The sensor monitors decentralized machines and aggregates, i.e. defined individual assets. It measures temperature, vibration, air pressure and humidity – these are the most important values needed to monitor a machine. With the Portable Monitoring System, all measurements take place in one device, the Balluff Condition Monitoring Sensor, so you don’t need four different sensors. No prior knowledge is required for the installation. Balluff promises that the hardware can be put into operation in under ten minutes. That’s how it worked at Ziehl-Abegg: The package arrived, all you had to do was unpack the sensor and log on to the cloud with a user account – usually Microsoft Azure. The sensor is equipped with industrial-grade connectors and can be easily connected to the gateway. The gateway is a box with dimensions of around six inches, which is the size of a normal smartphone. There is only one button that you turn on to activate the sensor and data transmission. The sensor is attached to the machine with a magnetic holder, but is often playfully tried out first in various other places beforehand. Since the gateway sends the data at a data rate of up to 1/second via cellular (2G/LTE/NB-IoT), the data is already sent two minutes after switching on and is visible on the software dashboard. This is where the advantage of data storage in the cloud and remote access to the data via a web browser becomes apparent: The data can be accessed immediately from anywhere in the world.

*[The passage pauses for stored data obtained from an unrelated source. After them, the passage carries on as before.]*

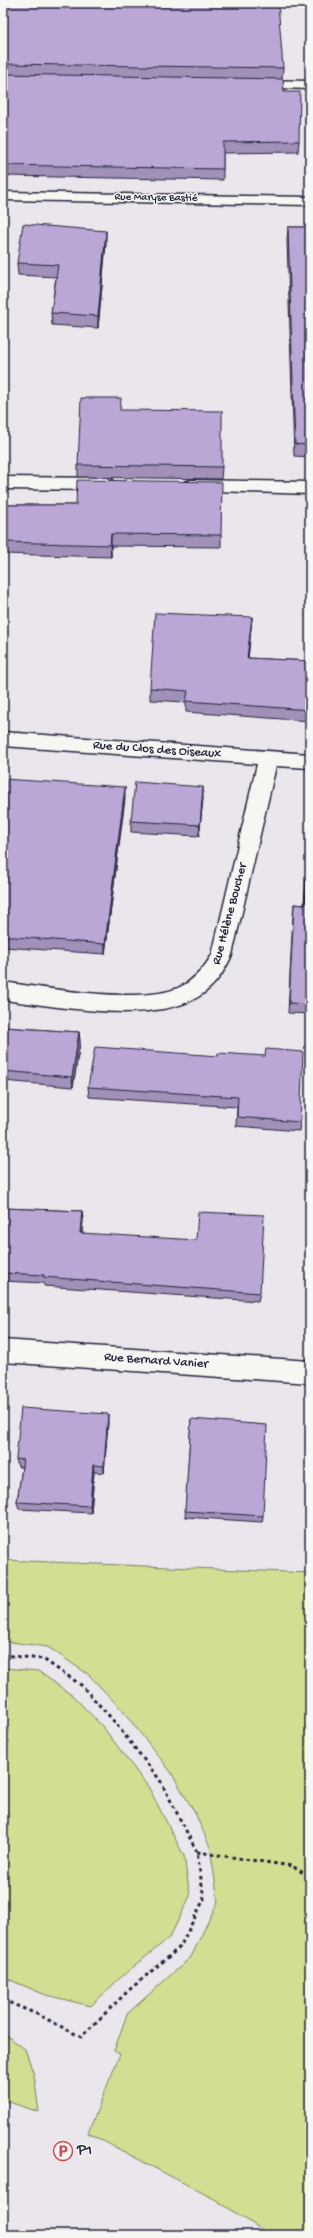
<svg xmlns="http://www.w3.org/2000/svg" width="313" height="2238" viewBox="0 0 313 2238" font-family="'Gochi Hand',sans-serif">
<rect width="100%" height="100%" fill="#eae6ec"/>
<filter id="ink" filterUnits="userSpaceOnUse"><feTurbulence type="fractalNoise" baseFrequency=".025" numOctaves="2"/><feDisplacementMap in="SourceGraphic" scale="8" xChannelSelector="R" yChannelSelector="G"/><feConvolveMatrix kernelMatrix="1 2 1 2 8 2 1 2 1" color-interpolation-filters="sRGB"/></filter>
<g filter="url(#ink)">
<g fill="#d2df92" stroke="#7a8066">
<path d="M 3,1560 L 310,1573 L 310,2235 L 270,2235 L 216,2200 L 88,2133 L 120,2054 L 114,2051 L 127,2014 L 191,1957 L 218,1901 L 210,1847 L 196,1815 L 171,1772 L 122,1710 L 89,1675 L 48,1647 L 3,1641 Z"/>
<path d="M 3,1668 L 38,1671 L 73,1696 L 103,1727 L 149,1788 L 184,1856 L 190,1896 L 170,1937 L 120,1978 L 91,2006 L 46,1995 L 3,1977 Z"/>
<path d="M 3,2033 L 25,2049 L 34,2075 L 39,2112 L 3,2100 Z"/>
</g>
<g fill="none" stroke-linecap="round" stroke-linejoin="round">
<defs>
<g id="minor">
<path d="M 254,80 L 310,81 L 310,89 L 249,87 L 247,84 Z"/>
<path d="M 3,192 L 310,197 L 310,205 L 3,200 Z"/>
<path d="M 3,477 L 107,478 L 113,480 L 116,484 L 113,488 L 107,490 L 3,489 Z"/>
<path d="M 191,480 L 310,482 L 310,494 L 185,490 L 182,486 L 185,482 Z"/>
<path d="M 3,732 L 310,754 L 310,768 L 276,766 L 232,955 C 224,972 215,987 198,997 C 151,1025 56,1006 3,1000 L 3,982 C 46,988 142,1005 180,987 C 194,980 204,968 212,955 L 257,764 L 3,746 Z"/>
<path d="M 3,1340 L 310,1361 L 310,1383 L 3,1362 Z"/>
</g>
</defs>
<use href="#minor" stroke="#22223b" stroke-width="3"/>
<g stroke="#22223b" stroke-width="3" stroke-dasharray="3.5 3.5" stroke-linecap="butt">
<path d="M 3,1655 L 43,1659 L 81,1685 L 112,1719 L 160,1780 L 197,1852 L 204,1899 L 180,1947 L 128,1991 L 81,2037 L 39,2015 L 3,2000"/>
<path d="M 197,1852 L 292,1866 L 310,1877"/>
</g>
<use href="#minor" fill="#f6f6f2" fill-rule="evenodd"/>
</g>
<g fill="#a190b8" stroke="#22223b">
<path d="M 3,3 L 283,68 L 282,79 L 284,92 L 299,141 L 298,152 L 223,153 L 223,180 L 3,176 Z"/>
<path d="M 288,227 L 310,227 L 310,457 L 294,456 L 287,240 Z"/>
<path d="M 106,243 L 98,328 L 52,325 L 51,313 L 56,277 L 18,275 L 17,263 Z"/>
<path d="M 121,410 L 222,467 L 221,479 L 78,477 L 78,465 Z"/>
<path d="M 3,505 L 76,505 L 221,535 L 221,547 L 111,546 L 111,557 L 3,554 Z"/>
<path d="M 252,617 L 248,658 L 310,661 L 310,721 L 186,712 L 186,702 L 150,700 L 150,688 Z"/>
<path d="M 3,779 L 125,798 L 105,954 L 3,947 Z"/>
<path d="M 203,798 L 199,836 L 131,832 L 131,821 Z"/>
<path d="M 310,818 L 310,1014 L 288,1013 L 293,915 L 294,904 L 304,905 Z"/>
<path d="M 3,1027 L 79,1032 L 80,1042 L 73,1087 L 3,1081 Z"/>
<path d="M 218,1056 L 300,1122 L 299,1131 L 236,1126 L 237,1107 L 89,1097 L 88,1087 Z"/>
<path d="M 3,1208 L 82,1211 L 83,1220 L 82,1233 L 260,1293 L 258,1301 L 44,1286 L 44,1283 L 3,1281 Z"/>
<path d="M 191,1419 L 263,1516 L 262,1522 L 185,1517 Z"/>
<path d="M 108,1422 L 104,1473 L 94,1472 L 91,1513 L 19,1509 L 17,1502 L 22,1467 L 18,1467 L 16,1459 Z"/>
</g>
<g fill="#837596" stroke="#22223b">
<path d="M 106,231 L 106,243 L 98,328 L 98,316 Z"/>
<path d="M 111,534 L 111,557 L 110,545 Z"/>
<path d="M 252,617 L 251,628 L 247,670 L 247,658 Z"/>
<path d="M 125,787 L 125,798 L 105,954 L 105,944 Z"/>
<path d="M 203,787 L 203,798 L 199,836 L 200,825 Z"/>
<path d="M 79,1032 L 80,1042 L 73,1087 L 72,1077 Z"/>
<path d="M 82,1211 L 83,1220 L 81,1242 L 80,1233 Z"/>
<path d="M 108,1414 L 108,1422 L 104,1473 L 104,1466 Z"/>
<path d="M 93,1465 L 94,1472 L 91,1513 L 90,1506 Z"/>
</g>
<g fill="#bba7d6" stroke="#22223b">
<path d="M 3,3 L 278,3 L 283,68 L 3,64 Z"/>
<path d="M 3,74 L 283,79 L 284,92 L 300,92 L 299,141 L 223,142 L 223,169 L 3,165 Z"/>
<path d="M 23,224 L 106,231 L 98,316 L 51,313 L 58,265 L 17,263 Z"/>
<path d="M 288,227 L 310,227 L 310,445 L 295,444 Z"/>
<path d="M 81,398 L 121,398 L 120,410 L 222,411 L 222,467 L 78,465 Z"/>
<path d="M 77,480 L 222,482 L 221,535 L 111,534 L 110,545 L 3,542 L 3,505 L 76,505 Z"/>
<path d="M 155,613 L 252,617 L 247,658 L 310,661 L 310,710 L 186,701 L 188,691 L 150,688 Z"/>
<path d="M 3,779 L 125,787 L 105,944 L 3,936 Z"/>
<path d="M 135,782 L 203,787 L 200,825 L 131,821 Z"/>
<path d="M 310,826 L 310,1004 L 289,1003 L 294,904 L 305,905 Z"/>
<path d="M 3,1027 L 79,1032 L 72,1077 L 3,1071 Z"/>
<path d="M 95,1047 L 218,1056 L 218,1053 L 265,1056 L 266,1049 L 303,1052 L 300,1122 L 237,1117 L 238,1097 L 88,1087 Z"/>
<path d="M 3,1208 L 82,1211 L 80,1233 L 196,1240 L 198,1212 L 264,1215 L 260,1293 L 43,1277 L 44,1275 L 3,1273 Z"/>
<path d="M 21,1408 L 108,1414 L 104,1466 L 93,1465 L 90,1506 L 17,1502 L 23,1460 L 16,1459 Z"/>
<path d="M 191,1419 L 267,1425 L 263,1516 L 185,1511 Z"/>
</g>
</g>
<defs>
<symbol id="parking-ring" viewBox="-11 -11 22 22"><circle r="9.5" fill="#f6f6f2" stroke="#d1495b" stroke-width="1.5"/><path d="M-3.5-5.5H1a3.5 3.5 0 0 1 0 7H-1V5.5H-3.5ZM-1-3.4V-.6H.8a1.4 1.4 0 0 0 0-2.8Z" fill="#d1495b"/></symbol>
</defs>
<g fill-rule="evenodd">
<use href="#parking-ring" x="52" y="2140" width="22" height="22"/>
</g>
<g text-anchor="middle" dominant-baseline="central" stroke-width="3" stroke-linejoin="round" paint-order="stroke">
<g font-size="11" fill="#22223b" stroke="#f6f6f2">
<text transform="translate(156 198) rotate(1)">Rue Maryse Bastié</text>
</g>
<g font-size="13" fill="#22223b" stroke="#f6f6f2">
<text transform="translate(157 750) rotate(4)">Rue du Clos des Oiseaux</text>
<text transform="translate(230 914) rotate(-75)">Rue Hélène Boucher</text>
<text transform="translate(156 1361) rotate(4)">Rue Bernard Vanier</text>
</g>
<g font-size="16" fill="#22223b" stroke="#f6f6f2" text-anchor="start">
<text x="77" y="2151">P1</text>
</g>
</g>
<rect width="313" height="2238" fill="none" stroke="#f6f6f2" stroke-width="16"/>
<rect x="8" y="8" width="297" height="2222" fill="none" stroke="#22223b" stroke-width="1.5" filter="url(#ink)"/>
</svg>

The analysis of the data is done by the user, but software support is available by default through threshold setting and alarms. These alerts are sent to the dashboard or via email. After evaluating the data obtained, statements can be made about the condition of the machines and equipment. Together with the warning messages, this data pool creates the prerequisite for predictive maintenance.

The result

The compact design of the sensor and the selected plug-in connections make the system suitable for industrial use. Since the sensor continuously monitors the machine, no additional personnel are required. The called system costs of less than 1000 euros are therefore amortized in a very short time. As a true all-in-one solution, the system is particularly user-friendly and easy to implement via plug-and-play.

Moreover, no intervention in the machine or the control system is necessary – this sensor is only attached mechanically from the outside. Therefore, no new CE assessment is required, which saves further effort and costs. The solution is completely flexible and, for an initial overview, also allows the sensor to be used to scan different machines one after the other for a while.

By analyzing the collected data, predictive maintenance solutions can be realized in the next step: Condition monitoring allows changes, such as wear and tear on individual components, to be detected more quickly and machine maintenance to be better coordinated. In this respect, the tool is a real IIoT enabler, because it is about having certain data available in the first place, even for older machines.

Thought further, the extensive use of condition monitoring systems offers future-oriented new possibilities and potentials for machine manufacturers such as innovative pricing and business models through usage-based remuneration based on the data pool, data-based optimization of the product life cycle, and even monetization of the data pool.